▶ [TAREFA 1]
No texto sobre o transporte das aves até o Parque das Aves, por qual valor a Azul aceitou, no fim, o pagamento do combustível?
▶ [TAREFA 2]
Escreva a continuação do texto sobre o transporte das aves até o Parque das Aves a partir da última frase apresentada.

Os pesquisadores então partiram em busca de outra solução. Falaram com o governo, com o exército, com a iniciativa privada e com todas as companhias aéreas, pedindo autorização para embarcar com as aves, pois assim fariam escalas rápidas e as monitorariam de perto. Infelizmente, nenhuma companhia autorizou a exceção.
Mas, finalmente, a persistência deu resultado. “A Azul Linhas Aéreas informou que poderia disponibilizar um avião se pagássemos o combustível, que estava orçado em 20 mil reais. Fizemos um crowdfunding com o pessoal da Serra de Baturité e a companhia de energia do Ceará e conseguimos arrecadar esse valor, que no fim a Azul aceitou por 15 mil reais”.
Nunes lembra que o procedimento foi tranquilo, apesar da chuva que caiu antes da captura das aves. “Pegamos elas às três da manhã e às cinco estávamos no aeroporto. Elas foram conosco na carga e o pessoal da Azul foi muito atencioso. Eles estavam mais preocupados com os bichos do que com a equipe”. No voo, além do coordenador, estavam presentes o zootecnista Mateusz Styczynski (Projeto Cara-suja), o biólogo Weber Silva (Projeto Oásis Araripe) e o jornalista Mika Holanda (Ascom Aquasis).
A equipe teve de controlar constantemente a temperatura das aves durante o voo, pois às vezes ficava muito frio. Mas as aves estavam tão tranquilas que até se alimentaram. “Foi incrível, algumas delas até comeram maçã durante a viagem e ficaram bem hidratadas”.
A comitiva desembarcou no Aeroporto Internacional de Foz do Iguaçu por volta das 17h do dia 1º de abril. As aves foram recebidas pela equipe do Parque das Aves, que realizou procedimentos de chipagem e retirada de material para análise e sexagem, além da individualização das aves através de anilhas.
A parceria com o Parque das Aves foi uma solicitação do Centro Nacional de Pesquisa e Conservação de Aves Silvestres do Instituto Chico Mendes de Conservação da Biodiversidade (CEMAVE/ICMBio). O objetivo é que esses indivíduos possam fundar uma população de segurança a partir do processo de reprodução assistida em cativeiro.
A ação estava prevista no PAN Aves da Caatinga, no objetivo 3.14, que é o de estabelecer população reforço de uru (Odontophorus capueira plumbeicollis) ex situ, sob responsabilidade do biólogo Fábio Nunes. Ela também foi endossada pelo relatório final da avaliação ex situ para planejamento integrado de conservação para Galliformes e Tinamiformes no Brasil, fruto de um workshop realizado no Parque das Aves em fevereiro de 2020.

▶ [LINHAS FORNECIDAS]
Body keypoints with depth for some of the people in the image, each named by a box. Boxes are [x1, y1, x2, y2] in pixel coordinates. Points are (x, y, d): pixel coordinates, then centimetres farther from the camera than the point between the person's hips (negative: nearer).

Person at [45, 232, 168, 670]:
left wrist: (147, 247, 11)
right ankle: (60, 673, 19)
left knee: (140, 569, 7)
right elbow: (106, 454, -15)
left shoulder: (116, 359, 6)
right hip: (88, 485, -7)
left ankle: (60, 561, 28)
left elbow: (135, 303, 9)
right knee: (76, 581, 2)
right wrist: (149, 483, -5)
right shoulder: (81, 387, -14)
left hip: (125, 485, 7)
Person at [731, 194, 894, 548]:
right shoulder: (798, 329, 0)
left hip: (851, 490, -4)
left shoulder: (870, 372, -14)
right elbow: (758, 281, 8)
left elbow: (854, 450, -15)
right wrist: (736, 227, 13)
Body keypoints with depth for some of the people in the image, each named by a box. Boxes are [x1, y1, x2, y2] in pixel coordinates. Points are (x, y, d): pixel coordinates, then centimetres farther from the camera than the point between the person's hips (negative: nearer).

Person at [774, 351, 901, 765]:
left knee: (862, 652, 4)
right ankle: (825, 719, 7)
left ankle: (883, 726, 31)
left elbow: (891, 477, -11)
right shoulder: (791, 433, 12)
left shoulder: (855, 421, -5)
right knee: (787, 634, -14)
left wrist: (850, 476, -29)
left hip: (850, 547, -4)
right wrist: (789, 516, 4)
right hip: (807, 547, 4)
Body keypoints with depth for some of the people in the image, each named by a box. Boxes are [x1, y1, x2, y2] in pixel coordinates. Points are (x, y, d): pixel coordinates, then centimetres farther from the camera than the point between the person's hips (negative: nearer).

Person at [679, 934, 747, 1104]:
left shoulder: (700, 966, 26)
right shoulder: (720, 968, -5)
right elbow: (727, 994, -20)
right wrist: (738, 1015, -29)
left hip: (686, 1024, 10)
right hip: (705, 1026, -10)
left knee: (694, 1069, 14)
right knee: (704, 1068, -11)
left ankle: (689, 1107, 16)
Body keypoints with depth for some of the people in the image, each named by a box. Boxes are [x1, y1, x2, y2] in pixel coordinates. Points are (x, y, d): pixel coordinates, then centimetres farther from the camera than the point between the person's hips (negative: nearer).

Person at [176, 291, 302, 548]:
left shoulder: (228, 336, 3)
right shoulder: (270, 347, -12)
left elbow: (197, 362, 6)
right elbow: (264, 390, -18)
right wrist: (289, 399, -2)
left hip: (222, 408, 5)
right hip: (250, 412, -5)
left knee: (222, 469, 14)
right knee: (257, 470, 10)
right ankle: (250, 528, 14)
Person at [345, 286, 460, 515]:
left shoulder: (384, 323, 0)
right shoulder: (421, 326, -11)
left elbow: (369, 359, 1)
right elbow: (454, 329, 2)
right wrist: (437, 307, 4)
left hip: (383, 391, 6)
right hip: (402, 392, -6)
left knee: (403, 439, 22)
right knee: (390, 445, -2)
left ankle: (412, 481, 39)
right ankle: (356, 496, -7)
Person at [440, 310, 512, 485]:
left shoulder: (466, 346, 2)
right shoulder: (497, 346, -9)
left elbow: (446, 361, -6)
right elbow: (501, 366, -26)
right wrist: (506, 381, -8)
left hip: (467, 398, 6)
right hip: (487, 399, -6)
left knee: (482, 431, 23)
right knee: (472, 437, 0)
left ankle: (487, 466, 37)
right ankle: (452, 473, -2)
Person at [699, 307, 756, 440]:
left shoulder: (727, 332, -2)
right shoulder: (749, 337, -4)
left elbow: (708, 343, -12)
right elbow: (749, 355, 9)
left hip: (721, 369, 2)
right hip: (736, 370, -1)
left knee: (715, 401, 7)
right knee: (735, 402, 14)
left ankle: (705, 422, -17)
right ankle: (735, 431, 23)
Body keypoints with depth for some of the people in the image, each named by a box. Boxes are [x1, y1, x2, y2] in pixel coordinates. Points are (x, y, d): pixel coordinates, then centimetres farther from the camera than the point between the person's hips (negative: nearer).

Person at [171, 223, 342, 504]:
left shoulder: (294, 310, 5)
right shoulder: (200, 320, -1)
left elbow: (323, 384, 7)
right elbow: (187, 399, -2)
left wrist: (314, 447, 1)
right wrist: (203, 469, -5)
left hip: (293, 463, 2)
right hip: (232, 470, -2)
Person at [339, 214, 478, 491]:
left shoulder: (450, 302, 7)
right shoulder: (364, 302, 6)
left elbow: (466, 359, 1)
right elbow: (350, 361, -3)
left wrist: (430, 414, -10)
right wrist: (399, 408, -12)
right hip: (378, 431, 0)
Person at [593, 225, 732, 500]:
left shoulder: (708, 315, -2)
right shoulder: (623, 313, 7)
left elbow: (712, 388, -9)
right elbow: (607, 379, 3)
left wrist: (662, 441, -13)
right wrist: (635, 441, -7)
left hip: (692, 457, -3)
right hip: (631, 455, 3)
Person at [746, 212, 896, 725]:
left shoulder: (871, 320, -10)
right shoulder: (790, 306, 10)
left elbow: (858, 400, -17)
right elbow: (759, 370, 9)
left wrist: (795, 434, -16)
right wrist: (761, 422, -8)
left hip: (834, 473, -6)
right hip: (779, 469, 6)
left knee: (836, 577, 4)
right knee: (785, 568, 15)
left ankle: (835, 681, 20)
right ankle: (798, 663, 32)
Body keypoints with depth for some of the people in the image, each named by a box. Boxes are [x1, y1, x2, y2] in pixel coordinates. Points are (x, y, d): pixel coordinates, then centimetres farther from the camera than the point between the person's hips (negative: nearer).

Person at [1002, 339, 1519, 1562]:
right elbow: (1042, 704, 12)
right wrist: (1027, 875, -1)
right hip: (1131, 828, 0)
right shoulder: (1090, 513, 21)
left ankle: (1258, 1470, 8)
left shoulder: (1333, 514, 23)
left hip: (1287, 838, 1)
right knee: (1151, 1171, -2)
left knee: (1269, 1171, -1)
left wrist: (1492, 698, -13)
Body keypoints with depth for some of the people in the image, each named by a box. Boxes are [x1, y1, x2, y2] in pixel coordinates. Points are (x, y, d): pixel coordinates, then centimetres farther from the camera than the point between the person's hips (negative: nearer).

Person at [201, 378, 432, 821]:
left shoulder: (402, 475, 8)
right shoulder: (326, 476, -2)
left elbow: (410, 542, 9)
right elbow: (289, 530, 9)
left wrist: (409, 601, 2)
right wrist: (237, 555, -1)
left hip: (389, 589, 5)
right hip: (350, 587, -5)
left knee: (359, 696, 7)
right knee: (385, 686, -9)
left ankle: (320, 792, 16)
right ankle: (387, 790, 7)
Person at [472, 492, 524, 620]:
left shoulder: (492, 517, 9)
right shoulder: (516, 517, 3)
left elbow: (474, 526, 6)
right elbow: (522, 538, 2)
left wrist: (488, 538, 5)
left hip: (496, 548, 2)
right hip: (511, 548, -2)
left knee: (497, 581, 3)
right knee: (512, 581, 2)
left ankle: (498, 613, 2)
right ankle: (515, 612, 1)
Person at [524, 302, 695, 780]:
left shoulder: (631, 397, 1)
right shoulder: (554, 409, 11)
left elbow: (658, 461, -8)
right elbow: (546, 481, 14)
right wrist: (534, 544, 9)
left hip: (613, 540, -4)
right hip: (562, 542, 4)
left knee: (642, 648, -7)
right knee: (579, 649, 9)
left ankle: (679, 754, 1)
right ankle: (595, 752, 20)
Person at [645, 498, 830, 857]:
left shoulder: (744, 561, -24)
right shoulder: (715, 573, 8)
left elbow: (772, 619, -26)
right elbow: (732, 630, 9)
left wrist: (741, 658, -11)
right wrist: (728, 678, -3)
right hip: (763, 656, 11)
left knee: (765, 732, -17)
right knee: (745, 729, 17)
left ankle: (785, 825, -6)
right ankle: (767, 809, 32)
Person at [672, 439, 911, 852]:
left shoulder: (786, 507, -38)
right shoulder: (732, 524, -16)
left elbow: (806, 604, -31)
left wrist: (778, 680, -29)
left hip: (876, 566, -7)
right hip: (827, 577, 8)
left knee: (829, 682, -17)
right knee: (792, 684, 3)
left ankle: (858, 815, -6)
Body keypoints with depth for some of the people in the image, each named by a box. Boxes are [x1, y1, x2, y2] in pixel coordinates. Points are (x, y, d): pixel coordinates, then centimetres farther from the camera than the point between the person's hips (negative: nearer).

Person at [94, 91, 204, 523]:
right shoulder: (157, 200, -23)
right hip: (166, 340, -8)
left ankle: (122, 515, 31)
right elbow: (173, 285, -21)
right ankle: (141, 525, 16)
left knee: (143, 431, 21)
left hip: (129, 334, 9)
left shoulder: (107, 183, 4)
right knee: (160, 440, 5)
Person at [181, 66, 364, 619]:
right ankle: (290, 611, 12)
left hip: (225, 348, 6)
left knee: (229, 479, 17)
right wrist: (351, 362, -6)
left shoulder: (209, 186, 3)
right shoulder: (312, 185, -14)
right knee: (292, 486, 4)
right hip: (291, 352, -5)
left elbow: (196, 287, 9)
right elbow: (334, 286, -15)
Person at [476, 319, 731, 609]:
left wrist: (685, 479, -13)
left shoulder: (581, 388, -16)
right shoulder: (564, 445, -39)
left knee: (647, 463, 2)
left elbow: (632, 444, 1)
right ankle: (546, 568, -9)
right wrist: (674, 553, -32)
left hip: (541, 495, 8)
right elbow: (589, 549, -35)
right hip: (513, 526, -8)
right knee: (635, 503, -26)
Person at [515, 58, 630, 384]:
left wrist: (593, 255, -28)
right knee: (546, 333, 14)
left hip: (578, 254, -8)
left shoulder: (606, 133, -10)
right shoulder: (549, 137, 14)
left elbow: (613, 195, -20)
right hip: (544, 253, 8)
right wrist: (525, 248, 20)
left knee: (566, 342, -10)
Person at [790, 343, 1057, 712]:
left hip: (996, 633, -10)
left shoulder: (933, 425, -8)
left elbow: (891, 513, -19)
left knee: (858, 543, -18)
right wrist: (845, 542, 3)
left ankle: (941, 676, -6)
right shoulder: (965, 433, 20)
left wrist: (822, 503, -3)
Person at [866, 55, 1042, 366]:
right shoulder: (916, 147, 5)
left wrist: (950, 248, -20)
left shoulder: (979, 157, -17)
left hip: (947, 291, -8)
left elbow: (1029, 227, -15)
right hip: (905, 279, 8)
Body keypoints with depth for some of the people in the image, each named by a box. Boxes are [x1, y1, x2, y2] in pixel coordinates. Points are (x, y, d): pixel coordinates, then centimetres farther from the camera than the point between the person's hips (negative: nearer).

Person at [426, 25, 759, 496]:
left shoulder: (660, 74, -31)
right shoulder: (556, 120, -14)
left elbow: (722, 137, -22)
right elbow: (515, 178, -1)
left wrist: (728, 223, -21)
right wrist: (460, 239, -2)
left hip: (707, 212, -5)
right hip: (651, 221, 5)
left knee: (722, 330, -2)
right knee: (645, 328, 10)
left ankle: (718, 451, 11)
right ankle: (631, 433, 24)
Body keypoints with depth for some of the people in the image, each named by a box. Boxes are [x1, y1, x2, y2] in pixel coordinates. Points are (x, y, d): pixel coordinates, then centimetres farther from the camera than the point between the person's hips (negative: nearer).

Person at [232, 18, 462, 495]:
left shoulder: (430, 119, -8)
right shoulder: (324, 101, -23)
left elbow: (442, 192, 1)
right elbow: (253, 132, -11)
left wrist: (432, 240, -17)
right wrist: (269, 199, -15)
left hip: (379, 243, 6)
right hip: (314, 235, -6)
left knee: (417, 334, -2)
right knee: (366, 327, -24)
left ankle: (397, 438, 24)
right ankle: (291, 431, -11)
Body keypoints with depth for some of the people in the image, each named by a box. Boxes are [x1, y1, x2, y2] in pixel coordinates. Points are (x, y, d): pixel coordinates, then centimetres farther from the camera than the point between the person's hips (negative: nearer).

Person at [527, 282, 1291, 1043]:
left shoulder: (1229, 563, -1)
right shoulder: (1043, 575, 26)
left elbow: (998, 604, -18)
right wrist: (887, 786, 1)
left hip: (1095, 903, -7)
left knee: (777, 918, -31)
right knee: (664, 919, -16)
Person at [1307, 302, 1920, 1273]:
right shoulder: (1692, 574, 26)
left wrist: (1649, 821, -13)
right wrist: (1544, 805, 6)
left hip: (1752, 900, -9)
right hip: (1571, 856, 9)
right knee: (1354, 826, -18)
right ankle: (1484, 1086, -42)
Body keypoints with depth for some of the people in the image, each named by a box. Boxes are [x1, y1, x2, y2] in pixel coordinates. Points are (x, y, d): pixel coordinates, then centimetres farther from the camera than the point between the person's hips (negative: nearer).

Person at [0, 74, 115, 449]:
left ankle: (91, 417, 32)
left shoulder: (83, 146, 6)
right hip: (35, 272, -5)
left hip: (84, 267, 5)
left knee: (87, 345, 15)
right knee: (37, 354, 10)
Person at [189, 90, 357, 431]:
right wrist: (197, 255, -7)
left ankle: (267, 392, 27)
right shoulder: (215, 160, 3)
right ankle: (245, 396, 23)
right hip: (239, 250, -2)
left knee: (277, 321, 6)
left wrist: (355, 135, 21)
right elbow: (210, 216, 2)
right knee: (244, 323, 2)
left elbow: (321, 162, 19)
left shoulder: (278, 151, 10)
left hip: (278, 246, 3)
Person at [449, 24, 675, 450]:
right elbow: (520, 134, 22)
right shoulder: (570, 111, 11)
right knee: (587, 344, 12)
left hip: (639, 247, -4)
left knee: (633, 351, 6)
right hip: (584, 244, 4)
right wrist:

▶ [ESPAÇO DE RESPOSTA 1]
Por 15 mil reais.

▶ [ESPAÇO DE RESPOSTA 2]
Os urus e as matas nordestinas
O uru-do-nordeste é mais uma das muitas espécies de aves que vêm se perdendo na Mata Atlântica nordestina nos últimos anos, principalmente na região conhecida como Centro de Endemismo Pernambuco, ao norte do Rio São Francisco.
Dentre elas estão, por exemplo, o limpa-folhas-do-nordeste (Philydor novaesi), o gritador-do-nordeste (Cichlocolaptes mazarbarnettii) e o caburé-de-pernambuco (Glaucidium mooreorum), consideradas extintas desde 2014. O mutum-de-alagoas (Pauxi mitu), também extinto nas matas, não foi perdido graças a iniciativas de conservação ex situ, como as que vêm sendo realizadas para os urus.
O que tem levado essa subespécie ao seu declínio populacional são os fatores já conhecidos, como a perda de habitat, resultante do avanço da urbanização em áreas sensíveis, e a caça predatória para consumo humano, além da introdução de predadores e doenças.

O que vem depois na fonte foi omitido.